文化の貧困
別のバンドの知人がいる。彼は一部上場企業の部長さんだ。今大変悩んでいる。彼の会社は昨年夏以降のアメリカの景気後退の煽りを受け、輸出に急ブレーキが掛り、会社全体が大変な状況らしい。
彼の悩みは、担当役員から「会社がこういう状況の時、のん気にバンド活動なんかやってる場合か!他の社員へのシメシが付かないからやめてくれ」と言われたことだ。言外にバンド活動を続けるなら部長を降りて貰うというサインだったそうだ。
それまで彼は会社名も隠さず部長であることも明らかにして音楽活動をして来た。それが少しでも会社のメージアップになると思ったからだ。何年も続けて来た活動だから周囲にも浸透し理解してくれていた。
また、歴代の上司から一度もそれをノーと言われたこともなく、寧ろ理解をしてくれていると思っていた。
益して、彼は部長として、会社業績が落ち込む中、相対的に他の部門より頑張って来ているという自負もあり、趣味が仕事に悪影響を与えているなどとはつゆ程も思っていない。
だが、一旦会社の経営状況が悪くなると、役員から平社員まで皆が眉間にしわを寄せていないと、あいつは危機感のない奴と見做されかねない雰囲気になる。それが連帯意識の強い日本文化の特徴だろう。
会社を離れたプライベートな時間でも、破廉恥行為や法律違反を犯すとそれはやはり会社の名誉を傷付けたとして処分対象になることはあるが、真っ当な趣味が会社で問題になるなどと聞けば欧米のビジネスマンは目を剥くことだろう。
僕は彼にアドバイスをした。「私のバンド活動を禁ずると言う事は、プライベートの時間、一切の文化活動を禁止すると言うことだから、当然あなた方役員や社員のプライベート・ゴルフも禁止するということですね?って質問しろよ」と。万一、ゴルフは良いけど音楽はダメなどと言うなら言語道断。ゴルフと音楽の何が違うのかと更に質問しろと伝えたのは当然のこと。

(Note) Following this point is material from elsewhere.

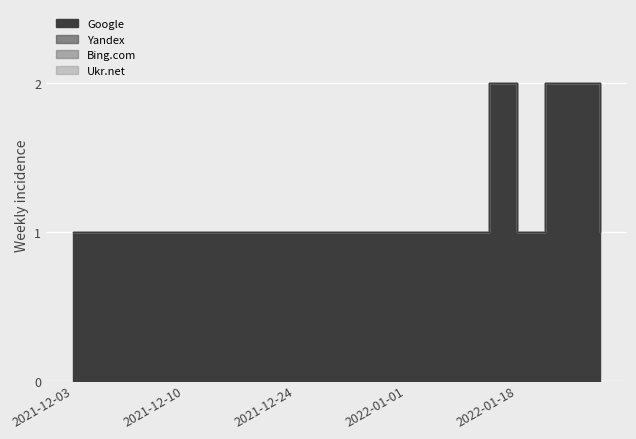

What is the label of the 20th point from the left?

2022-02-05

それにしても、仕事で失敗したから部長を降りろと言うのならまだ納得出来るが、プライベートの時間、音楽をやるなら部長を降りろとは。経営危機を招いたトップの責任を置いといて、社員の趣味を槍玉に挙げるなんて、無節操な八当たりではないか。
いやはや、一部上場大企業の「文化の貧困」ここに至れりだ。いや、日本は戦後から今日までずっと「貧困の文化」から抜け出せていないか。